About this exercise: Turn these lines into a numbered list, leaving out any blank lines.

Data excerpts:
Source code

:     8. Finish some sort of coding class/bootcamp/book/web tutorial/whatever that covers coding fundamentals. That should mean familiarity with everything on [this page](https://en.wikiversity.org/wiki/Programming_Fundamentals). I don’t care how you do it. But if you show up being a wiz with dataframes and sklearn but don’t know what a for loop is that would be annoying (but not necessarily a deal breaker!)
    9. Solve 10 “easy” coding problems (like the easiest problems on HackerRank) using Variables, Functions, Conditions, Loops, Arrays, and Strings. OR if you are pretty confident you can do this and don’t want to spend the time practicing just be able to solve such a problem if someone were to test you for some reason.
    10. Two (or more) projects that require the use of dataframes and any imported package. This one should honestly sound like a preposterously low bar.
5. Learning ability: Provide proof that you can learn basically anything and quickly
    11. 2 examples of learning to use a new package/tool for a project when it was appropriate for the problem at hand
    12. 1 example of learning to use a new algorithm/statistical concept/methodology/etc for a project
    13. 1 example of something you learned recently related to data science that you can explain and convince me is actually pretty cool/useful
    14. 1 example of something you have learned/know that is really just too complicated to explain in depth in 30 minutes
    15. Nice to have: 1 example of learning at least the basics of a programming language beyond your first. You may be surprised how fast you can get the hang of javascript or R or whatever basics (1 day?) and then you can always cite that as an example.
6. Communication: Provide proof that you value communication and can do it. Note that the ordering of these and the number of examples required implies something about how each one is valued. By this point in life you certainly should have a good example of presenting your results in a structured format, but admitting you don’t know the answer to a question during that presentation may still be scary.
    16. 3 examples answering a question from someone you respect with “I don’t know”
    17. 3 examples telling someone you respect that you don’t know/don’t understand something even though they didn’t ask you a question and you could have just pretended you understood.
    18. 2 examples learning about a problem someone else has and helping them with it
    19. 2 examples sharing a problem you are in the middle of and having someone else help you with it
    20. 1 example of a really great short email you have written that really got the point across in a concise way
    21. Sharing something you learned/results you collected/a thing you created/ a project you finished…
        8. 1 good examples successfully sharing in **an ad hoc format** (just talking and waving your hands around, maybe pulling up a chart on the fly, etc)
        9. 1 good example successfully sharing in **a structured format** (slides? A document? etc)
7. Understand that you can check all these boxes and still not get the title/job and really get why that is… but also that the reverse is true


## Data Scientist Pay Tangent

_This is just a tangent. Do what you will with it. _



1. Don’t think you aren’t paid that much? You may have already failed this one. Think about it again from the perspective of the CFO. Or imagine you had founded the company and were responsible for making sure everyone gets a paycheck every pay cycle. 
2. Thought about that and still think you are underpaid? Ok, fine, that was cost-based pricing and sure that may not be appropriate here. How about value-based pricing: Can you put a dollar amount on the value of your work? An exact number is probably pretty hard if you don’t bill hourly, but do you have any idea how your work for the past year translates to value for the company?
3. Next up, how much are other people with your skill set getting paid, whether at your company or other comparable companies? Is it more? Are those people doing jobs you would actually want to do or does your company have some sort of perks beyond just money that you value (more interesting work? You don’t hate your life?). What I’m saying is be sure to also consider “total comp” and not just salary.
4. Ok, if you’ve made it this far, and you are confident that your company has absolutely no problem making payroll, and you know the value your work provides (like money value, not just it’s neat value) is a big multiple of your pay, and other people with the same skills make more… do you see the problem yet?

Solution:
1. Source code
2. :     8. Finish some sort of coding class/bootcamp/book/web tutorial/whatever that covers coding fundamentals. That should mean familiarity with everything on [this page](https://en.wikiversity.org/wiki/Programming_Fundamentals). I don’t care how you do it. But if you show up being a wiz with dataframes and sklearn but don’t know what a for loop is that would be annoying (but not necessarily a deal breaker!)
3.     9. Solve 10 “easy” coding problems (like the easiest problems on HackerRank) using Variables, Functions, Conditions, Loops, Arrays, and Strings. OR if you are pretty confident you can do this and don’t want to spend the time practicing just be able to solve such a problem if someone were to test you for some reason.
4.     10. Two (or more) projects that require the use of dataframes and any imported package. This one should honestly sound like a preposterously low bar.
5. 5. Learning ability: Provide proof that you can learn basically anything and quickly
6.     11. 2 examples of learning to use a new package/tool for a project when it was appropriate for the problem at hand
7.     12. 1 example of learning to use a new algorithm/statistical concept/methodology/etc for a project
8.     13. 1 example of something you learned recently related to data science that you can explain and convince me is actually pretty cool/useful
9.     14. 1 example of something you have learned/know that is really just too complicated to explain in depth in 30 minutes
10.     15. Nice to have: 1 example of learning at least the basics of a programming language beyond your first. You may be surprised how fast you can get the hang of javascript or R or whatever basics (1 day?) and then you can always cite that as an example.
11. 6. Communication: Provide proof that you value communication and can do it. Note that the ordering of these and the number of examples required implies something about how each one is valued. By this point in life you certainly should have a good example of presenting your results in a structured format, but admitting you don’t know the answer to a question during that presentation may still be scary.
12.     16. 3 examples answering a question from someone you respect with “I don’t know”
13.     17. 3 examples telling someone you respect that you don’t know/don’t understand something even though they didn’t ask you a question and you could have just pretended you understood.
14.     18. 2 examples learning about a problem someone else has and helping them with it
15.     19. 2 examples sharing a problem you are in the middle of and having someone else help you with it
16.     20. 1 example of a really great short email you have written that really got the point across in a concise way
17.     21. Sharing something you learned/results you collected/a thing you created/ a project you finished…
18.         8. 1 good examples successfully sharing in **an ad hoc format** (just talking and waving your hands around, maybe pulling up a chart on the fly, etc)
19.         9. 1 good example successfully sharing in **a structured format** (slides? A document? etc)
20. 7. Understand that you can check all these boxes and still not get the title/job and really get why that is… but also that the reverse is true
21. ## Data Scientist Pay Tangent
22. _This is just a tangent. Do what you will with it. _
23. 1. Don’t think you aren’t paid that much? You may have already failed this one. Think about it again from the perspective of the CFO. Or imagine you had founded the company and were responsible for making sure everyone gets a paycheck every pay cycle. 
24. 2. Thought about that and still think you are underpaid? Ok, fine, that was cost-based pricing and sure that may not be appropriate here. How about value-based pricing: Can you put a dollar amount on the value of your work? An exact number is probably pretty hard if you don’t bill hourly, but do you have any idea how your work for the past year translates to value for the company?
25. 3. Next up, how much are other people with your skill set getting paid, whether at your company or other comparable companies? Is it more? Are those people doing jobs you would actually want to do or does your company have some sort of perks beyond just money that you value (more interesting work? You don’t hate your life?). What I’m saying is be sure to also consider “total comp” and not just salary.
26. 4. Ok, if you’ve made it this far, and you are confident that your company has absolutely no problem making payroll, and you know the value your work provides (like money value, not just it’s neat value) is a big multiple of your pay, and other people with the same skills make more… do you see the problem yet?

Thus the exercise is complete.